- **EXERCISE**
Give the lines from the start of the material through the line containing "Scopri le convenzioni" as a Markdown table with the columns No. and Text, one row per line. Leave out blank lines and the pictures.

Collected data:
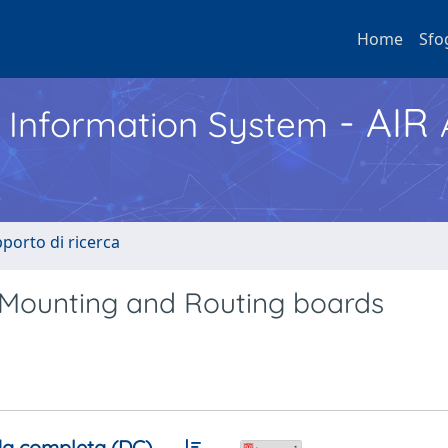
Home
Sfo
- AIR
h Information System
pporto di ricerca
S Mounting and Routing boards
a completa (DC)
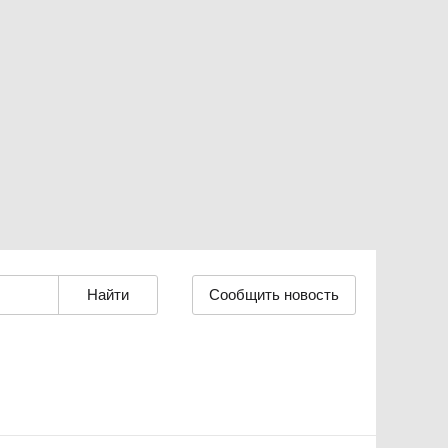
Сообщить новость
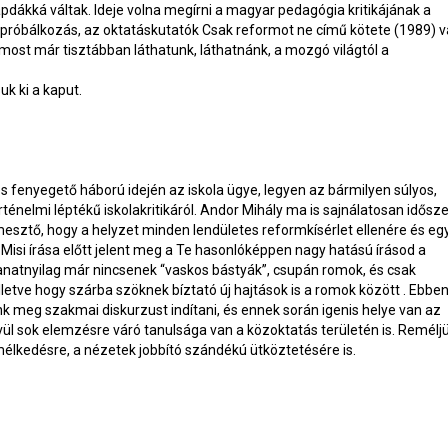
apdákká váltak. Ideje volna megírni a magyar pedagógia kritikájának a
rre próbálkozás, az oktatáskutatók Csak reformot ne című kötete (1989) 
ost már tisztábban láthatunk, láthatnánk, a mozgó világtól a
uk ki a kaput.
s fenyegető háború idején az iskola ügye, legyen az bármilyen súlyos,
énelmi léptékű iskolakritikáról. Andor Mihály ma is sajnálatosan idősz
sztő, hogy a helyzet minden lendületes reformkísérlet ellenére és eg
Misi írása előtt jelent meg a Te hasonlóképpen nagy hatású írásod a
lanatnyilag már nincsenek “vaskos bástyák”, csupán romok, és csak
letve hogy szárba szöknek bíztató új hajtások is a romok között . Ebben
unk meg szakmai diskurzust indítani, és ennek során igenis helye van az
ívül sok elemzésre váró tanulsága van a közoktatás területén is. Reméljü
lmélkedésre, a nézetek jobbító szándékú ütköztetésére is.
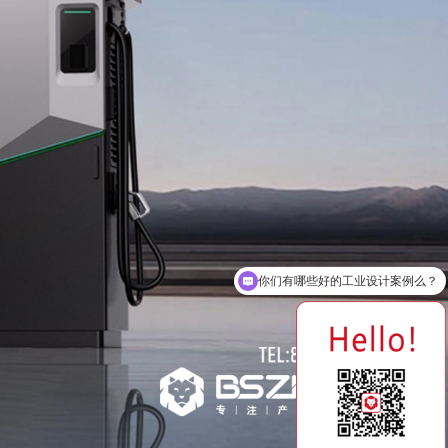
你们是怎么收费的呢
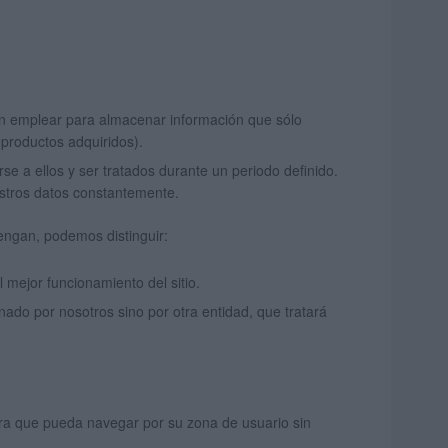
en emplear para almacenar información que sólo
e productos adquiridos).
e a ellos y ser tratados durante un periodo definido.
estros datos constantemente.
engan, podemos distinguir:
 mejor funcionamiento del sitio.
ado por nosotros sino por otra entidad, que tratará
para que pueda navegar por su zona de usuario sin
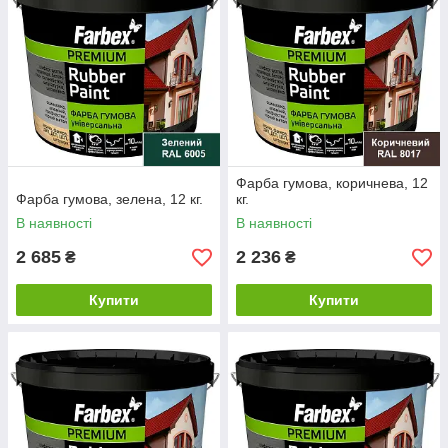
Фарба гумова, коричнева, 12
Фарба гумова, зелена, 12 кг.
кг.
В наявності
В наявності
2 685
2 236
₴
₴
Купити
Купити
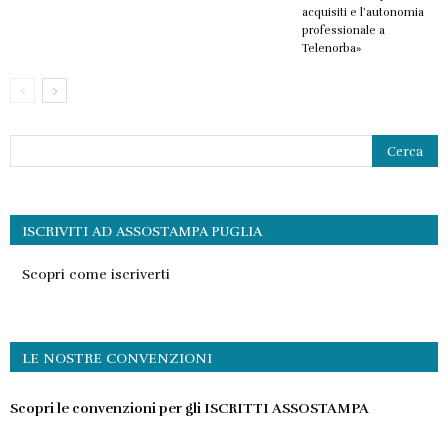
acquisiti e l’autonomia
professionale a
Telenorba»
ISCRIVITI AD ASSOSTAMPA PUGLIA
Scopri come iscriverti
LE NOSTRE CONVENZIONI
Scopri le convenzioni per gli ISCRITTI ASSOSTAMPA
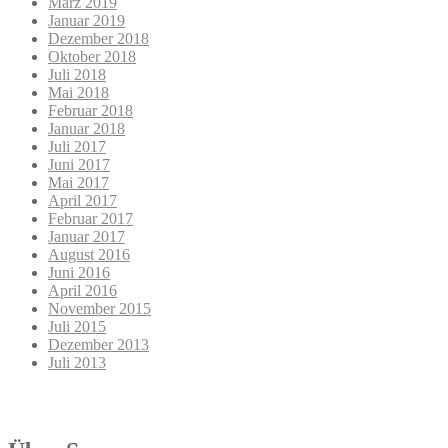
März 2019
Januar 2019
Dezember 2018
Oktober 2018
Juli 2018
Mai 2018
Februar 2018
Januar 2018
Juli 2017
Juni 2017
Mai 2017
April 2017
Februar 2017
Januar 2017
August 2016
Juni 2016
April 2016
November 2015
Juli 2015
Dezember 2013
Juli 2013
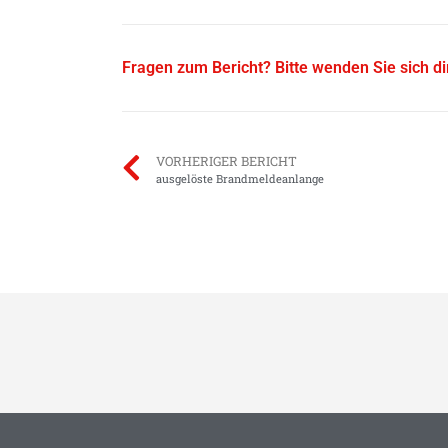
Fragen zum Bericht? Bitte wenden Sie sich d
VORHERIGER BERICHT
ausgelöste Brandmeldeanlange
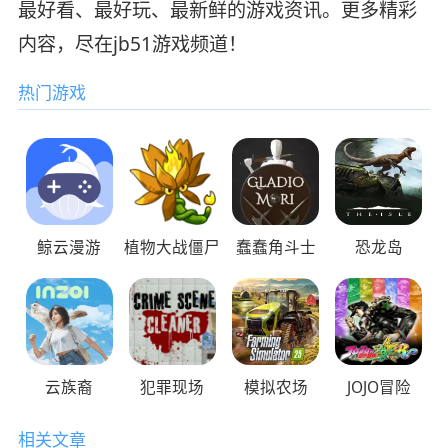
最好看、最好玩、最新鲜的游戏资讯。更多精彩
内容，尽在jb51游戏频道！
热门游戏
鲸云漫游
植物大战僵尸
蠢蠢角斗士
恐龙岛
云族裔
犯罪现场
模拟农场
JOJO冒险
相关文章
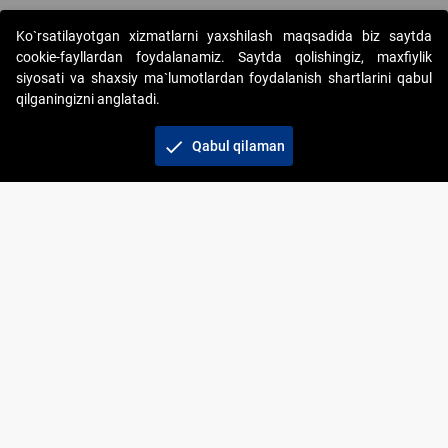
Ko`rsatilayotgan xizmatlarni yaxshilash maqsadida biz saytda
cookie-fayllardan foydalanamiz. Saytda qolishingiz, maxfiylik
siyosati va shaxsiy ma`lumotlardan foydalanish shartlarini qabul
qilganingizni anglatadi.
Copyright © 2017-2026. "Elektron onlayn-auksionlarni
tashkil etish" AJ. Barcha huquqlar himoyalangan
check
Qabul qilaman
To‘lov usullari
Bog‘lanish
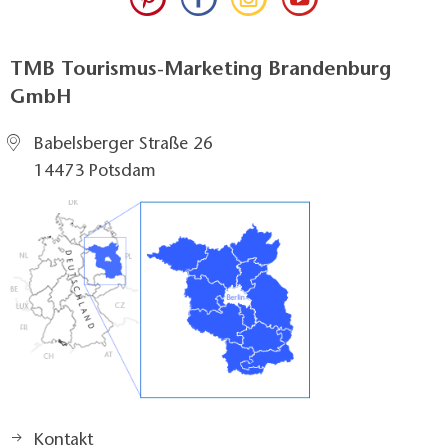
TMB Tourismus-Marketing Brandenburg
GmbH
Babelsberger Straße 26
14473 Potsdam
Kontakt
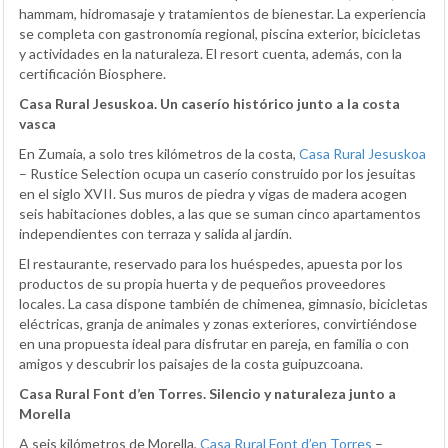
hammam, hidromasaje y tratamientos de bienestar. La experiencia
se completa con gastronomía regional, piscina exterior, bicicletas
y actividades en la naturaleza. El resort cuenta, además, con la
certificación Biosphere.
Casa Rural Jesuskoa. Un caserío histórico junto a la costa
vasca
En Zumaia, a solo tres kilómetros de la costa,
Casa Rural Jesuskoa
– Rustice Selection ocupa un caserío construido por los jesuitas
en el siglo XVII. Sus muros de piedra y vigas de madera acogen
seis habitaciones dobles, a las que se suman cinco apartamentos
independientes con terraza y salida al jardín.
El restaurante, reservado para los huéspedes, apuesta por los
productos de su propia huerta y de pequeños proveedores
locales. La casa dispone también de chimenea, gimnasio, bicicletas
eléctricas, granja de animales y zonas exteriores, convirtiéndose
en una propuesta ideal para disfrutar en pareja, en familia o con
amigos y descubrir los paisajes de la costa guipuzcoana.
Casa Rural Font d’en Torres. Silencio y naturaleza junto a
Morella
A seis kilómetros de Morella,
Casa Rural Font d’en Torres
–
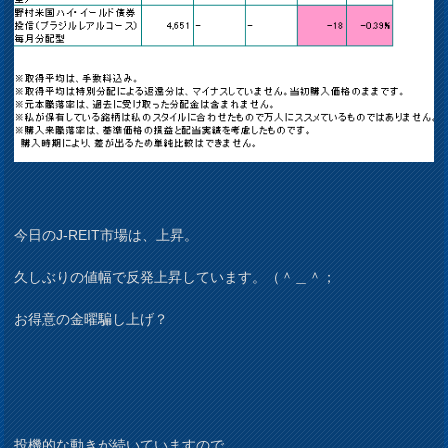
今日のJ-REIT市場は、上昇。
久しぶりの値幅で反発上昇しています。（＾＿＾；
お得意の金曜騙し上げ？
投機的な動きが続いていますので、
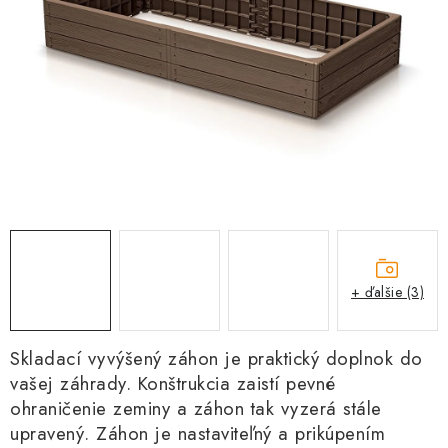
Kachle
+ ďalšie (3)
Skladací vyvýšený záhon je praktický doplnok do
vašej záhrady. Konštrukcia zaistí pevné
ohraničenie zeminy a záhon tak vyzerá stále
upravený. Záhon je nastaviteľný a prikúpením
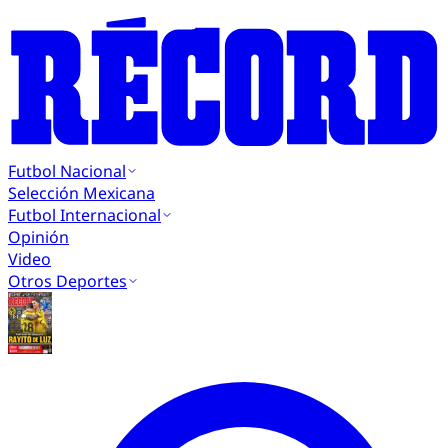
Futbol Nacional
Selección Mexicana
Futbol Internacional
Opinión
Video
Otros Deportes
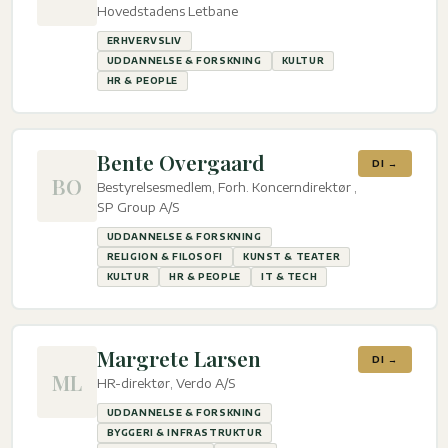
Hovedstadens Letbane
ERHVERVSLIV
UDDANNELSE & FORSKNING
KULTUR
HR & PEOPLE
Bente Overgaard
DI →
BO
Bestyrelsesmedlem, Forh. Koncerndirektør ,
SP Group A/S
UDDANNELSE & FORSKNING
RELIGION & FILOSOFI
KUNST & TEATER
KULTUR
HR & PEOPLE
IT & TECH
Margrete Larsen
DI →
ML
HR-direktør, Verdo A/S
UDDANNELSE & FORSKNING
BYGGERI & INFRASTRUKTUR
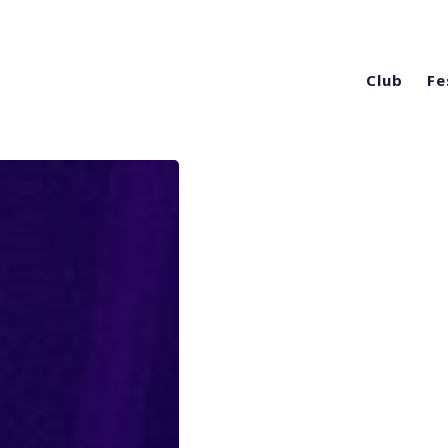
Club
Fe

- **RESULT OF THIS TASK**
| No. | Text |
|---|---|
| 1 | Home |
| 2 | Sfo |
| 3 | - AIR |
| 4 | h Information System |
| 5 | pporto di ricerca |
| 6 | S Mounting and Routing boards |
| 7 | a completa (DC) |
| 8 | Сообщить новость |
| 9 | apdákká váltak. Ideje volna megírni a magyar pedagógia kritikájának a |
| 10 | rre próbálkozás, az oktatáskutatók Csak reformot ne című kötete (1989)  |
| 11 | ost már tisztábban láthatunk, láthatnánk, a mozgó világtól a |
| 12 | uk ki a kaput. |
| 13 | s fenyegető háború idején az iskola ügye, legyen az bármilyen súlyos, |
| 14 | énelmi léptékű iskolakritikáról. Andor Mihály ma is sajnálatosan idősz |
| 15 | sztő, hogy a helyzet minden lendületes reformkísérlet ellenére és eg |
| 16 | Misi írása előtt jelent meg a Te hasonlóképpen nagy hatású írásod a |
| 17 | lanatnyilag már nincsenek “vaskos bástyák”, csupán romok, és csak |
| 18 | letve hogy szárba szöknek bíztató új hajtások is a romok között . Ebben |
| 19 | unk meg szakmai diskurzust indítani, és ennek során igenis helye van az |
| 20 | ívül sok elemzésre váró tanulsága van a közoktatás területén is. Reméljü |
| 21 | lmélkedésre, a nézetek jobbító szándékú ütköztetésére is. |
| 22 | 你们是怎么收费的呢 |
| 23 | en emplear para almacenar información que sólo |
| 24 | e productos adquiridos). |
| 25 | e a ellos y ser tratados durante un periodo definido. |
| 26 | estros datos constantemente. |
| 27 | engan, podemos distinguir: |
| 28 |  mejor funcionamiento del sitio. |
| 29 | ado por nosotros sino por otra entidad, que tratará |
| 30 | para que pueda navegar por su zona de usuario sin |
| 31 | Фарба гумова, коричнева, 12 |
| 32 | Фарба гумова, зелена, 12 кг. |
| 33 | кг. |
| 34 | В наявності |
| 35 | В наявності |
| 36 | 2 685 |
| 37 | 2 236 |
| 38 | ₴ |
| 39 | ₴ |
| 40 | Купити |
| 41 | Купити |
| 42 | acquisiti e l’autonomia |
| 43 | professionale a |
| 44 | Telenorba» |
| 45 | ISCRIVITI AD ASSOSTAMPA PUGLIA |
| 46 | Scopri come iscriverti |
| 47 | LE NOSTRE CONVENZIONI |
| 48 | Scopri le convenzioni per gli ISCRITTI ASSOSTAMPA |